Eddie Izzard stars in 40 on DVD
Eddie Izzard, Joanne Whalley, Hugo Speer and Kerry Fox head the cast of 40, a powerful drama by Bryan Elsley (Skins), released on 19th May 2008 by 4DVD.
Originally broadcast on Channel 4 in March 2003, 40 is a drifting, surreal story that takes its audience into a bizarre, tragic and uncomfortable sexual and emotional landscape. It's a scarred landscape comprising the intimate conjunctions between the disparate, dissonant lives of seven 40-year-olds. Contemporaries born and bred in Britsol, the threads of their personal stories, tensions and tangential interconnections inexorably draw together at a disturbing school re-union.
Seemingly self-contained, each episode is just one allusive fragment in a discordant drama that resolves itself in a sequence of challenging personal realisations. Ever-absorbing, never maudlin, but tinged with a sense of loss, this is a fascinating and suspenseful tale of individuals coping with change and the need to re-evaluate the past and the present, and to face an unexpected future.
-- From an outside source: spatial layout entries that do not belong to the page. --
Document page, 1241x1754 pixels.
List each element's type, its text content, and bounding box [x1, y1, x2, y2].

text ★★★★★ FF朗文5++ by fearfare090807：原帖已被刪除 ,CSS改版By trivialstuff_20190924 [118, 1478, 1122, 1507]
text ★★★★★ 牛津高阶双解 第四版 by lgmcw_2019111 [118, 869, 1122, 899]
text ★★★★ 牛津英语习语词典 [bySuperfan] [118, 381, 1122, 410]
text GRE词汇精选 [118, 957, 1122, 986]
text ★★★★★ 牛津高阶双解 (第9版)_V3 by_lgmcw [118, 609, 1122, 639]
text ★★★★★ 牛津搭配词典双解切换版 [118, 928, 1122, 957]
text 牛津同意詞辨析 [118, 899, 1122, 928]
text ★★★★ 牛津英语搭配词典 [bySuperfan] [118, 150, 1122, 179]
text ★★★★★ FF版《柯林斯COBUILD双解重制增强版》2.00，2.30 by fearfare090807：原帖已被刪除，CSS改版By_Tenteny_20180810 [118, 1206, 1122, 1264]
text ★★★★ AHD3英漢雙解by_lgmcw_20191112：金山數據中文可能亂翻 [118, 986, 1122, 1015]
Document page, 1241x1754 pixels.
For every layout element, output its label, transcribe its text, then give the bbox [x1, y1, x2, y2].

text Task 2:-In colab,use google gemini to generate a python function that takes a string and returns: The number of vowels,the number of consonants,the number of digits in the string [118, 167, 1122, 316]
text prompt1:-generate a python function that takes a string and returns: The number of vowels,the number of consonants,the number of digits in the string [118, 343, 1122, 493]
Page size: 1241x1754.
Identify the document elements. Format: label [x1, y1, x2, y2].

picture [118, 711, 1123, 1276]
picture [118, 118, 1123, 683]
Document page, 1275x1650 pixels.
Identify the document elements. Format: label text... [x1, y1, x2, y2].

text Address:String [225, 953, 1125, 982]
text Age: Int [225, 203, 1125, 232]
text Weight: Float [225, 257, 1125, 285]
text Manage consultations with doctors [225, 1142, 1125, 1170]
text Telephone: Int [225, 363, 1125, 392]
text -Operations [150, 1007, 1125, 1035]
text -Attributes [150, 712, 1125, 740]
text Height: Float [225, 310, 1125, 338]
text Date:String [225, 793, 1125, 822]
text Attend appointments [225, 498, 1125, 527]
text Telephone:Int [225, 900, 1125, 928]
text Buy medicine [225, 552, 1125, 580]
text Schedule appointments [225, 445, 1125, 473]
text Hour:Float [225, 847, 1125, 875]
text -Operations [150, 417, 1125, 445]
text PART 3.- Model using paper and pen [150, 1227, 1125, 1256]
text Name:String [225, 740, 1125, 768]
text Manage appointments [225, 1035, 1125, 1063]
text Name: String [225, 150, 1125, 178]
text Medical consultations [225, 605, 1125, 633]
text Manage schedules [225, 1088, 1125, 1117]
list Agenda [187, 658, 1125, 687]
Izzard is Ralph Outen: the successful, coke-snorting, enfant terrible of the advertising industry, incapable of coming to terms with his failure to create the relationship he desires with Anita (Nimmy Marsh), and finally dramatically undone by the commercial that he claims is his, but is based on a stolen concept. The devil is in the detail: one oversight is all it takes to fell the modern master of the sexy sell.
Meanwhile, behind the closed doors of Robert's (Hugo Speer) and Maggie's (Kerry Fox) marriage, lies a disordered world of sordid sexual dysfunction that drives towards a shocking and violent conclusion; Joanne Whalley (Jess, married to Ken) is forced to face the cracks in her marriage; whilst the quiet mystery of Gregory's (Mark Benton) seemingly unexceptional life slowly, and surprisingly unfolds as the drama evolves.
The team behind this striking production boasts an excellent pedigree. 40 is directed by David Moore (The Forsyte Saga) and produced by Emma Burge (Ella and the Mothers) and Stewart Barlow (Rose and Maloney). Executive Producers are Charlie Pattinson and George Faber (The Lakes, North Square, Nicholas Nickleby, White Teeth). The writer of this provocative and explicit work is Bryan Elsley whose credits include the critically-acclaimed teen drama Skins.
It's said that life begins at 40, that 40 is the new 30, or that 30-something is a time when people have passed their prime. All or none of which might be true: what 40 presents is a riveting world in which personal complexity denies the simplicity of the clichés of the age.